**WHAT TO DO**
1. In the devotional on Ephesians 4:25-28, list every Bible reference it cites from a book other than Ephesians.
2. Pick up the devotional on Ephesians 4:25-28 after its last sentence and write the next part.

**GIVEN PASSAGE**
====

Tuesday, September 30, 2014



Therefore, putting away lying, “Let each one of you speak truth with his neighbor,” for we are members of one another.  “Be angry, and do not sin”: do not let the sun go down on your wrath, nor give place to the devil.  Let him who stole steal no longer, but rather let him labor, working with his hands what is good, that he may have something to give him who has need. (Ephesians 4:25-28)

Our Triune God is a God of truth: God the Father speaks truth (Isa.45:19); God the Son declared Himself to be Truth (John 14:6); God the Holy Spirit is described as “The Spirit of truth” (John 16:13).  Therefore, His children bear His likeness is speaking the truth.

Deception is of the Devil, who is “a liar and the father of lies” (John 8:44).  Those who belong to him are marked by an habitual nature of lying, and the end is judgment in the Lake of Fire (Rev.21:8).

It isn’t that a believer is incapable of lying, or else Paul would not warn us about it, “putting away lying” (Eph.4:25a).  The one who is regenerate might lapse into telling a lie, but he or she will not have a lifestyle dominated by lies.

Yet, it is not enough in the church to exclude deceptive talk, we must embrace honest speech, “Let each one of you speak truth with his neighbor” (Eph.4:25b).  Words that are faithful and true build connection, “for we are members of one another.” (Eph.4:25c)  A person’s commitment can be counted on because they are people of integrity.  We do not lie to others because we do not want them to lie to us.

====

**DATA EXCERPTS**

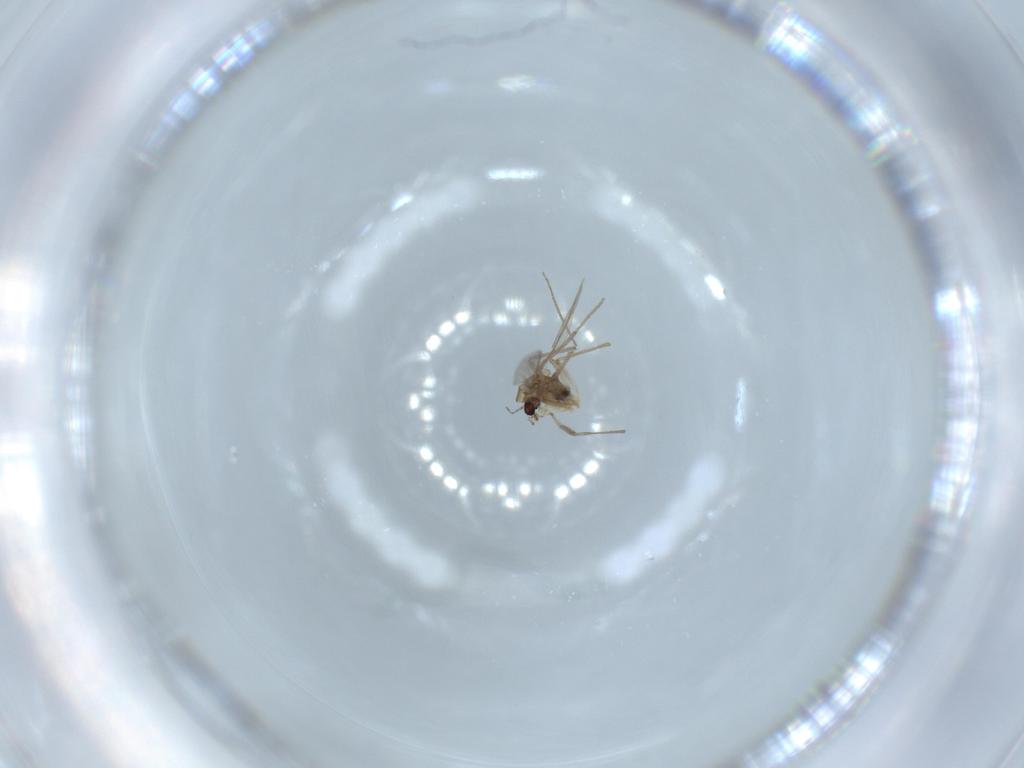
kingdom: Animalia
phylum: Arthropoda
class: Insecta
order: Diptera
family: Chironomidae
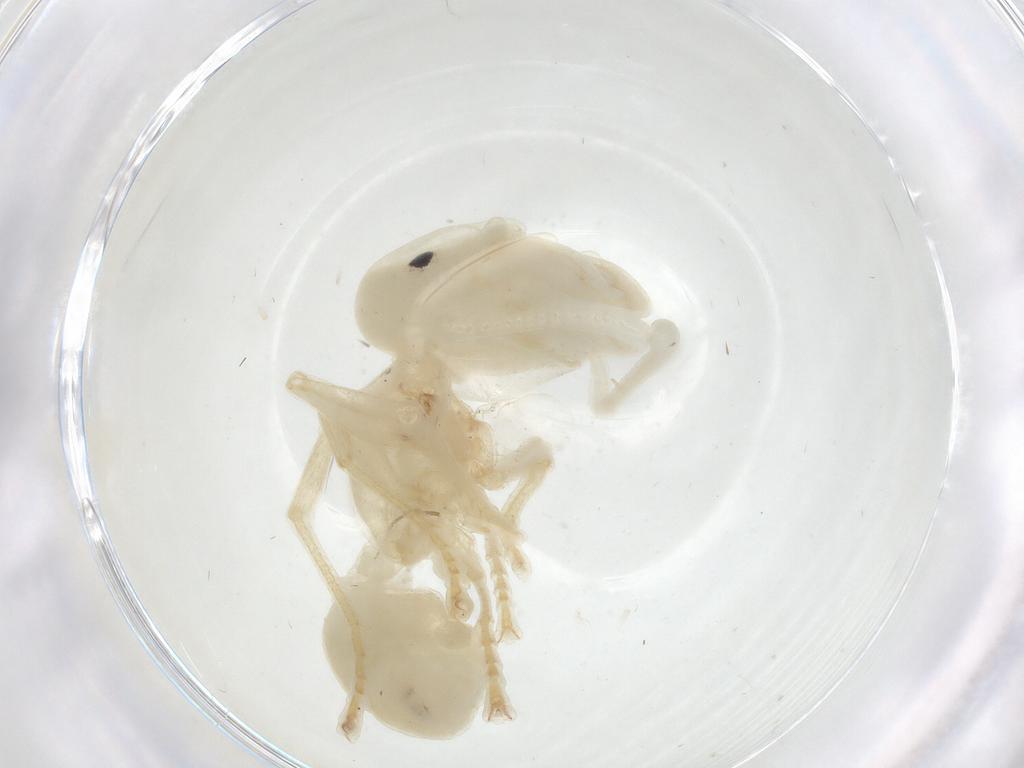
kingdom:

====

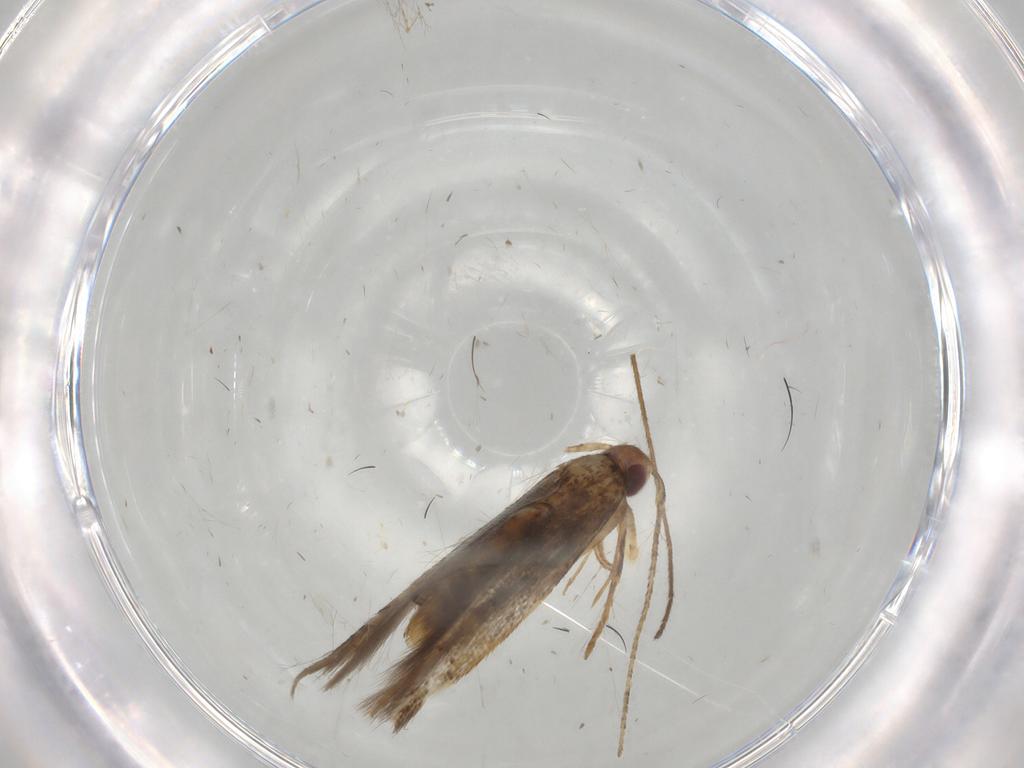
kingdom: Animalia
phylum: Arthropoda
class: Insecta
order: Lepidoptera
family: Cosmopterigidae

====

**TASK-BY-TASK OUTPUTS**
1.
Isa.45:19
John 14:6
John 16:13
John 8:44
Rev.21:8

2.
Honest speech is helpful and hopeful, therefore, it is not ultimately harmful.  That doesn’t mean it is always painless.  Truth may demand reproof and rebuke, but then adds a word of encouragement and instruction (2 Tim.4:2).  Think of it as a surgeon’s scalpel that hurts in order to heal.  Confronting error and sin with truth, however, is not for condemnation, but compassion.  It doesn’t drive people down in despair over their failure, but lifts them up with hope for their future.  We have a responsibility to help make the body healthy because we are members of that body—each of us affecting the others.

Connection can be disrupted by deception and disloyalty, and a congregation can also be divided by angry words.  There will be times that anger rises as an emotion—the response of righteousness to injustice.  That, in and of itself, is not wrong.  God becomes righteously indignant toward evil and its horrible cost.  Anger can move us to promote that which is good and stand against what it wrong.  The problem is that if anger is not expressed in a righteous way, it is such a powerful emotion that it becomes a corrosive force poured out on another in a sinful way. “Be angry, and do not sin” (Eph.4:26a). Sadly, that is typically how anger is unleashed in the church, as people bite and devour one another.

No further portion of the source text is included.